One thing about weather like this is, I suppose, that it gives me an opportunity to sit down at the computer and write. Since last week, a few of you shared an interesting essay by Bee Wilson you correctly thought would be up our alley, about the gradual disconnection we’ve experienced from the tactile experiences of handling, selecting, preparing and eating food.
The progression from specialized vendor (ie: fruit stand, fishmonger, baker, butcher… etc), to supermarket, to online retailing was one of many threads the author wove together in her story – I had to chuckle because there are few people more zealous about direct physical contact with their food than us… while also launching an online store. Such are the compromises of running a family farm in a world that is hurtling towards the Metaverse – the transhumanist vision of the future, where we shed the shackles of our physical bodies to explore exciting virtual realities… like shopping at Walmart.

Like many “trends” foisted upon us from our betters on high, no sane person wants this reality – I suppose unless you own stock in Walmart or Facebook. What people at least say they want, and what we actually get seem to be getting further and further apart. For instance, I imagine most people would *say* they want things like walkable communities with local small businesses. Instead, we get:

This happens to be in Kingston (I’m sure most of you know exactly where it is), but for better or worse, it could literally be anywhere in North America. In many ways we already exist in the Metaverse: severely detached from physical reality, drifting in an anonymous, placeless fog of corporate consumer culture and consumption. It may be bland, likely unhealthy, but it offers few challenges or surprises; it is “safe”, predictable, consistent.

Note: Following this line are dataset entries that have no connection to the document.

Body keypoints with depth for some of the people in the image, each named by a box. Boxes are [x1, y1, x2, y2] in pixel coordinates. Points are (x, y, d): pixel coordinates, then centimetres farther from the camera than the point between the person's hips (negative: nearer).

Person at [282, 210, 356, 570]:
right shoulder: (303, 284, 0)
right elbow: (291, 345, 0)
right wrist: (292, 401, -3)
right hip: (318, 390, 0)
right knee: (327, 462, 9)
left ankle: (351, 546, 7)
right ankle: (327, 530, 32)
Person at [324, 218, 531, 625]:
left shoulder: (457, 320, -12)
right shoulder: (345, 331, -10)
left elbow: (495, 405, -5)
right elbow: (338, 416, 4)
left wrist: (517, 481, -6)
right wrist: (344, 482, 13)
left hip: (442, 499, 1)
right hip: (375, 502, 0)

The impetus for Bee Wilson’s meditation on the culture’s loss of tactile appreciation for food was her own experience of losing and regaining her sense of taste and smell when she came down with COVID. As much as I am on the same page with her when it comes to the sensual and aesthetic appreciation of food – as well as the rest of life for that matter – I feel the bigger picture with food (and the bigger loss during COVID) is social.

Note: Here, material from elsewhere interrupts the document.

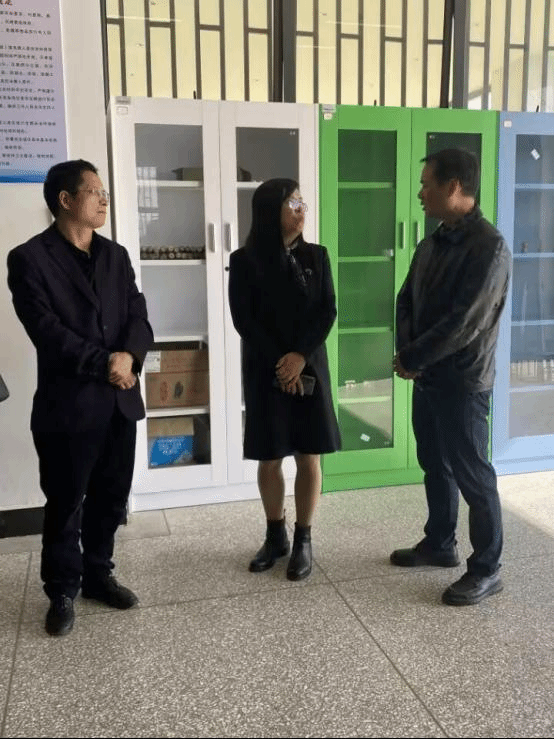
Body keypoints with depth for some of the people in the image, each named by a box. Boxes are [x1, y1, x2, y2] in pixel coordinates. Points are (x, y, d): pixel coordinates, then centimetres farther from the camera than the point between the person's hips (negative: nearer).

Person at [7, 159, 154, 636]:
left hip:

Man does not live by bread alone, and there’s no joy in a meal by yourself. One of the greatest rewards I experience with our business is when I’m down at the farmstand on Highway 2, and I see two people – neighbours – finally, for the first time, introduce themselves, socialize and chat while squeezing tomatoes and waiting in line, after living down the street from each other for years.
This “people” element is honestly why I believe the Creator allows our unlikely business to exist and prosper. I often reflect on this when I see our employees at work as well. I’ll witness people of vastly different ages, class, language and culture interacting, working, laughing and learning from one another. Very few settings allow for that in today’s world. Our farm – as much as it is a business, an exercise in stewardship, a source of calories, and home for our family – reaches its highest potential when it serves as a substrate for the gathering of people and source of strength for our community.
In the words of the most idealistic, hippie dippy daydreaming farmer of all time, Masanobu Fukuoka: “The ultimate goal of farming is not the growing of crops, but the cultivation and perfection of human beings”
So while I am proud of the food we produce – its taste, texture and smell – and continue to apply myself to the various disciplines of my craft and nuances of business, none of it would be possible without the people (you) who go out of your way to look beyond the Metaverse and go out of your way to *work with people*.